I have all the characteristics of a human being: blood, flesh, skin, hair; but not a single, clear, identifiable emotion, except for greed and disgust. Something horrible is happening inside of me and I don't know why. My nightly blood lust has overflown into my days. I feel lethal, on the verge of frenzy. I think my mask of sanity is about to slip.
Patrick Bateman (Christian Bale) is a 27-year-old investment banker at Pierce & Pierce who deals in "murders and executions". Being narcissistic and extremely self-obsessed, he finds it annoying when people always get his name wrong or if they haven't heard about the firm where he works. Picking hookers off the street and regaling them with expensive champagne and his knowledge of the 80's music scene comes as easily to him as killing them later and dumping their bodies in upscale New York where nobody notices anything.

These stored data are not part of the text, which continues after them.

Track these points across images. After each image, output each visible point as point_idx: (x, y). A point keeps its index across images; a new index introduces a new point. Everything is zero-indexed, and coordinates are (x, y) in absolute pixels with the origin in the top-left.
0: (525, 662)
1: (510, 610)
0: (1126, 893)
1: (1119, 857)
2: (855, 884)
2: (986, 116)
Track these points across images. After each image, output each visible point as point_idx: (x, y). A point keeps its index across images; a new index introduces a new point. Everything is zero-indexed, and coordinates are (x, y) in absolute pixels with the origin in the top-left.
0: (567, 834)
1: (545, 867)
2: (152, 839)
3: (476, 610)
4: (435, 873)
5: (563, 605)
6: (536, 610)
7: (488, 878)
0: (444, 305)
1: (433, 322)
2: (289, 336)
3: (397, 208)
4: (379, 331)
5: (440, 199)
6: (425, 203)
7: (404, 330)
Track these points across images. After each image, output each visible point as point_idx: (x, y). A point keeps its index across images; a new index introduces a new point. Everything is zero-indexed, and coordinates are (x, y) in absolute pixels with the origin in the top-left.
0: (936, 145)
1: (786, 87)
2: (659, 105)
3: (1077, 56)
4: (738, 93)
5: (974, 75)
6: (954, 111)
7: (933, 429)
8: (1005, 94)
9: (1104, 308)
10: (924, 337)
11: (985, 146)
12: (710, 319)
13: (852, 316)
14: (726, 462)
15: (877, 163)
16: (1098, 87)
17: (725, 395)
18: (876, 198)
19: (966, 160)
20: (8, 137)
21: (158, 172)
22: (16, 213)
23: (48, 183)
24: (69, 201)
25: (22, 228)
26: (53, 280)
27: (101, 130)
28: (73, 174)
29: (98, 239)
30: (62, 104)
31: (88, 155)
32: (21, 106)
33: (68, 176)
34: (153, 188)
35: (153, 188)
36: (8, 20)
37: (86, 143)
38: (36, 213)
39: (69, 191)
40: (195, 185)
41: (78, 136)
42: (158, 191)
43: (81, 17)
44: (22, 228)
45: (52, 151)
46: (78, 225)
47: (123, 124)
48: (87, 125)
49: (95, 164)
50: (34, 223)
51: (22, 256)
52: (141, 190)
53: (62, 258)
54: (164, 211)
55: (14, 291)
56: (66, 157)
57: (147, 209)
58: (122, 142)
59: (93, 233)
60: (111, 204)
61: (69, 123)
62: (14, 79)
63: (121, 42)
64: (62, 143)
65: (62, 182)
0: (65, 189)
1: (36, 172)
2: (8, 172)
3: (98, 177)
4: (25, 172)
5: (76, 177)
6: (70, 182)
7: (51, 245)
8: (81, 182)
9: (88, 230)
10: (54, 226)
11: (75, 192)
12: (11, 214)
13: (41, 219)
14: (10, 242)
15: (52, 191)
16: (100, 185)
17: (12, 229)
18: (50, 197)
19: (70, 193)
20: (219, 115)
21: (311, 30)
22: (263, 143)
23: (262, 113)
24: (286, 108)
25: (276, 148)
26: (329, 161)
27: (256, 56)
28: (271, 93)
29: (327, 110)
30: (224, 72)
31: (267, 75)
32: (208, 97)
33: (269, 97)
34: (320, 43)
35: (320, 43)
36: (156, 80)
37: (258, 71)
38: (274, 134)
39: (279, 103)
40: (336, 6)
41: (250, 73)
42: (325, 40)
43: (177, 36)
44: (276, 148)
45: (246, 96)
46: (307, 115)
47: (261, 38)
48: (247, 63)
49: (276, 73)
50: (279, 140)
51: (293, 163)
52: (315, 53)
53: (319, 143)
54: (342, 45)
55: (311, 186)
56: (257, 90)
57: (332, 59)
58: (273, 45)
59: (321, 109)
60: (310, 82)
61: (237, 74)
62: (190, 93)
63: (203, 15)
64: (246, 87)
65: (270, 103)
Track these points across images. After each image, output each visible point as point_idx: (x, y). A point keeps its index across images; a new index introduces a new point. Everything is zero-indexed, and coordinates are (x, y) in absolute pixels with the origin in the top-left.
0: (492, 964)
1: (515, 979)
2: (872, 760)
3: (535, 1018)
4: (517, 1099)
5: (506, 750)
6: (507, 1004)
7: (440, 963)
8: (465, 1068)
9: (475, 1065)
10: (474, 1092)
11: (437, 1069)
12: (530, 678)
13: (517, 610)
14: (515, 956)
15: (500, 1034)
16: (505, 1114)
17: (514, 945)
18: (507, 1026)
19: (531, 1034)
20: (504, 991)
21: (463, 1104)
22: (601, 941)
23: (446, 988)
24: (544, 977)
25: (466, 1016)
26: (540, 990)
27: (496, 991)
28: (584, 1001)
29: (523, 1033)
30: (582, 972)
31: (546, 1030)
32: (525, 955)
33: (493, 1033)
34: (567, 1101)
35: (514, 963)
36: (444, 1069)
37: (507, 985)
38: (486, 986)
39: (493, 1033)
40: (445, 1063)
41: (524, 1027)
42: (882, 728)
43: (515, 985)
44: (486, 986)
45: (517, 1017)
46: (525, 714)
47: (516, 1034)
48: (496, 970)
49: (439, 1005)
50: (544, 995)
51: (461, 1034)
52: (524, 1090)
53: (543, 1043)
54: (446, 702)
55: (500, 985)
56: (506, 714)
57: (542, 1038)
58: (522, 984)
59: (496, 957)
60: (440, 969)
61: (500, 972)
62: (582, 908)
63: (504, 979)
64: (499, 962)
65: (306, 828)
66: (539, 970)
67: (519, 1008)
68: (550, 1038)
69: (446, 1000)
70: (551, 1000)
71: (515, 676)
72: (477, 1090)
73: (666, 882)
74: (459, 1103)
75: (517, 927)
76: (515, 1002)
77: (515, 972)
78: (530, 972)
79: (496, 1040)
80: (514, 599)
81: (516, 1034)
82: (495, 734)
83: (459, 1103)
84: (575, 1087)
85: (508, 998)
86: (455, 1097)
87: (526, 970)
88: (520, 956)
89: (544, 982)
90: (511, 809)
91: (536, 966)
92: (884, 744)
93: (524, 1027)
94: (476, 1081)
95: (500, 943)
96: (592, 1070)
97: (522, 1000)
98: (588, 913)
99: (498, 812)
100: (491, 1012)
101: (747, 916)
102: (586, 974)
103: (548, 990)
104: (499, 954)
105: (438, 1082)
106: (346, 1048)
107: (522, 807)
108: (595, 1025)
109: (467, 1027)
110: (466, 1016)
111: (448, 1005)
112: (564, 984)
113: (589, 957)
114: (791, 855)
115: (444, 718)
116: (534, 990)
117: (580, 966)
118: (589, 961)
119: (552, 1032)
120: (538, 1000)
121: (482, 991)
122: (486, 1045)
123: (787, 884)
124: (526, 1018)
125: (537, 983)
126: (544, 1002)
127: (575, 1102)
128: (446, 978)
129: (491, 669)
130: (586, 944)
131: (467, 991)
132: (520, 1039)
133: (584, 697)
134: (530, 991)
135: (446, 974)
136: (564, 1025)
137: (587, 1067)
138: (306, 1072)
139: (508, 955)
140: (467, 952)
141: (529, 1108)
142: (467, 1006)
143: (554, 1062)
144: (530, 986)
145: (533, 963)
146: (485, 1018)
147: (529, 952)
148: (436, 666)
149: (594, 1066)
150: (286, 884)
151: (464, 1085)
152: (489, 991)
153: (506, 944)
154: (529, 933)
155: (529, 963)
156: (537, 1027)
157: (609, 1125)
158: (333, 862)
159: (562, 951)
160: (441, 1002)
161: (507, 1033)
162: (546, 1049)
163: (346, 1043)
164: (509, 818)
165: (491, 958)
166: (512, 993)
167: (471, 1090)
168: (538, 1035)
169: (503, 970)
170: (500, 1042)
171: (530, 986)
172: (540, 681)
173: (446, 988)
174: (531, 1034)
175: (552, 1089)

There isn't a real plot in the movie, even though a police officer, Kimball (William Dafoe), is on his trail after a co-worker of Bateman, Paul Allen, mysteriously disappears. There are numerous scenes where all these self-obsessed Wall Street types are getting each other's names wrong and never really listening to what someone else is saying. The whole movie is a satire on the superficiality of New Yorkers in the 1980s where people are more concerned about the "Silian Rail" lettering on their business cards or the Valentino suits. Even when Bateman confesses in front of his friends, "I like to dissect girls", nobody gives it a second thought. A similar scene where he is explaining to his girlfriend, Evelyn (Reese Witherspoon), about how he messed up while trying to kill a hooker while drawing the whole scene on the white sheet on their table, Evelyn isn't really concerned about what he is saying. When Bateman starts to fall apart while thinking his alibi on the night of Paul Allen's killing may not hold, he finally confesses to his lawyer about the 20-40 people he has killed. Only that his lawyer laughs it away saying Bateman is a "spineless lightweight" who never had it in him to kill someone. At which Bateman gets even more frustrated while shouting, "I'm Patrick Bateman". In the final scene as he sits with his friends with his back against a door that says, "This is not an exit", he wonders to himself-
There are no more barriers to cross. All I have in common with the uncontrollable and the insane, the vicious and the evil, the mayhem I have caused, my utter indifference toward it, I have now surpassed. My pain is constant and sharp and I do not hope for a better world for anyone. In fact, I want my pain to be inflicted on others. I want no one to escape. And even after admitting this, there is no catharsis. My punishment continues to elude me. And I gain no deeper knowledge of myself, no new knowledge can be extracted from my telling, this confession has meant nothing.
A lot of people categorize this movie as a thriller where the ending is left open-ended to suggest Bateman might have imagined it all. While, on the contrary, there are lots of scenes to suggest that it isn't so. And once you read the book by Bret Easton Ellis (I'm still in the middle of it), the whole theme becomes pretty much clear. Even though the sequence of events in the movie does not exactly follow that of the book's and most of the gory details of the killings have been left out in this movie, the director, Mary Harron, does a brilliant job of bringing the controversial and much talked-about character of Patrick Bateman on screen. I had read somewhere that DiCaprio was also considered to play the lead character, however, I feel Christian Bale did have a slight edge on playing this role and was rightly chosen.